A l’automne 1793, une femme discrètement vêtue et cachant avec soin son visage au regard des curieux, entrait furtivement à Sainte-Pélagie. Là, une prisonnière à peu près du même âge, la trentaine radieuse et épanouie, attendait moins son jugement, dont le résultat était connu d’avance, que son exécution. La visiteuse ne venait pas pour embrasser une dernière fois son amie, lui faire de graves et touchants adieux, mêler, comme il était arrivé si souvent dans le passé, ses larmes aux siennes ; elle était là pour organiser sa fuite et son salut. Comme le temps pressait, elle exposa rapidement et passionnément son plan : il suffisait que les deux femmes échangeassent leurs vêtements, que chacune prît la place de l’autre, et, avant que les geôliers se fussent aperçus de la substitution, la prisonnière serait loin, en sûreté. Cette offre généreuse fut doucement, mais fermement repoussée. Désormais, tout était joué. Henriette Cannet reprit le chemin du monde et Manon Roland resta dans sa cellule. Quelques jours plus tard, sa tête tombait.

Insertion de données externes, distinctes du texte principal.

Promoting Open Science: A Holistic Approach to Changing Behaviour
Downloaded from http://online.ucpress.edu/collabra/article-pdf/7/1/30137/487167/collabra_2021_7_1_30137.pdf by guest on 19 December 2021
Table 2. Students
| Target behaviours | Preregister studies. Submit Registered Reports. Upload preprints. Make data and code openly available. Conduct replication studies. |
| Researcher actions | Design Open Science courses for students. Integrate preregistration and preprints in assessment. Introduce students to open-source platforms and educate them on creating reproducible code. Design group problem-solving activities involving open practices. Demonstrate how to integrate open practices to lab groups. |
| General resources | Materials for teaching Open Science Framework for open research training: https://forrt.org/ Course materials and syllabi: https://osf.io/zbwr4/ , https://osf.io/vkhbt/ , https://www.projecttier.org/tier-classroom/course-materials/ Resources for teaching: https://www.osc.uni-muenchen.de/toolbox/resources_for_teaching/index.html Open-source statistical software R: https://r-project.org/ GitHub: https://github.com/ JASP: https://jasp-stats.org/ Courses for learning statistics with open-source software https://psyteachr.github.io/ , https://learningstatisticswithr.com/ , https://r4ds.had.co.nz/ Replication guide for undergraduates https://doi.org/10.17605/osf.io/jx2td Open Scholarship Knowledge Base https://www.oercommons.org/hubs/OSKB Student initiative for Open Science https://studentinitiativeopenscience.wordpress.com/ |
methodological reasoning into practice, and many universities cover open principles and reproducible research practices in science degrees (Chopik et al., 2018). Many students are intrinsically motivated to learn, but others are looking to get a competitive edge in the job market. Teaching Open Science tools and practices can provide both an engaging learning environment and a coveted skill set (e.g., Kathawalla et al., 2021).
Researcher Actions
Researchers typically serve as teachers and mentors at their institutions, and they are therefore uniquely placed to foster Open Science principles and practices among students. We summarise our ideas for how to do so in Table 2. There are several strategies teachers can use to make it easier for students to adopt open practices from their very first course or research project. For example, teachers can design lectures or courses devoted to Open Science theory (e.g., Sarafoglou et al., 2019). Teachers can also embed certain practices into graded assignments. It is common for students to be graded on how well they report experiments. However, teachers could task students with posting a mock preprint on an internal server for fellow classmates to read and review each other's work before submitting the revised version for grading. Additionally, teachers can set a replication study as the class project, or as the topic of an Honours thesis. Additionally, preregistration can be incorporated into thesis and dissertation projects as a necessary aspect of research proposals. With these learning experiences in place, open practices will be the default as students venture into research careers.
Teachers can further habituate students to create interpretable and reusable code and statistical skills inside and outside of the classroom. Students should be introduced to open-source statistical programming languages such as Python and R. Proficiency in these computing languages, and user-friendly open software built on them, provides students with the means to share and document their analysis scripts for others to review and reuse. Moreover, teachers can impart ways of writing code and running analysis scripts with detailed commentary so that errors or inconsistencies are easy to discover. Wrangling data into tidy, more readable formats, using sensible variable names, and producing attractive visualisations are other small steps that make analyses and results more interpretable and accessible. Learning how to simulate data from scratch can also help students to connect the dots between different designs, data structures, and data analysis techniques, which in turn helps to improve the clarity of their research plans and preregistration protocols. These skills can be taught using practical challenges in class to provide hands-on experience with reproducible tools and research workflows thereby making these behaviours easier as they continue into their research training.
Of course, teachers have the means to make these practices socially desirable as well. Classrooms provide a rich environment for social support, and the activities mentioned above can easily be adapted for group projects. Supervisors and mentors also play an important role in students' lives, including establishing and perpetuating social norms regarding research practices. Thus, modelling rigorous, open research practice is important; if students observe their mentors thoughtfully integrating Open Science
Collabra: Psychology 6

C’était la seconde fois, en quelques mois, qu’elle refusait la liberté. Le 31 mai, déjà, lorsqu’on l’avait arrêtée, des amis s’étaient proposés pour la cacher ; elle n’avait pas voulu fuir. Elle ne s’était pas laissé passivement conduire en prison : elle y avait couru et s’était précipitée vers la mort comme vers un refuge. Au-delà de la vie, dans ce là-bas improbable où la trivialité des passions et la vilenie des hommes n’ont pas cours, régnaient peut-être la justice, que les puissants du jour violaient sans pudeur, et l’amour, que le préjugé, le devoir et sa fidélité de femme lui avaient refusé. Avant de mourir, elle murmura cette dernière espérance : « Et toi que je n’ose nommer ! – T’affligerais-tu de me voir te précéder aux lieux où nous pourrons nous aimer sans crime, où rien ne nous empêchera d’être unis ? »
Manon Roland avait été l’une des initiatrices de la République, l’inspiratrice des deux ministères girondins, elle a été respectée par un parti puissant, adulée par des amis tous dévoués à son intelligence et à son charme et elle avait donné à la Révolution le meilleur d’elle-même, son énergie, son esprit et sa liberté. Mais elle avait aussi fait partager à ses amis, qui gouverneraient alors la République, ses ressentiments et son intransigeance. Le bien public, pour lequel elle était prête à donner sa vie, ne tolérait aucune faiblesse, ne s’accommodait d’aucune compromission : aussi avait-elle irrité ses ennemis, renforcé leur intolérance et provoqué de noirs projets de vengeance.
Aujourd’hui, les jacobins régnaient, et Manon Roland, qui s’identifiait à la vertu persécutée par le vice et par le crime, jouissait d’être la victime de bourreaux sans scrupule et la martyre d’une cause qui se confondait, dans son esprit, avec la victoire de la liberté et le succès d’une révolution qui n’eût rien sacrifié de l’idéal dont elle avait rêvé. La joie qu’elle éprouvait à mépriser ses persécuteurs, à comparer sa rectitude et leur malignité n’était pas l’unique ressort de son étrange félicité. La prison lui était douce pour une autre raison, et cette raison tenait au cœur. Mariée à un homme de vingt ans son aîné, peu fat, certes, pour inspirer de grandes passions et qu’elle chérissait comme un père plus que comme un époux, elle s’était éprise, moins d’un an plus tôt, d’un jeune homme dont le caractère, tout d’exaltation et de fièvre, s’accordait à merveille avec son propre tempérament. Il était député de la Convention et membre influent du parti girondin.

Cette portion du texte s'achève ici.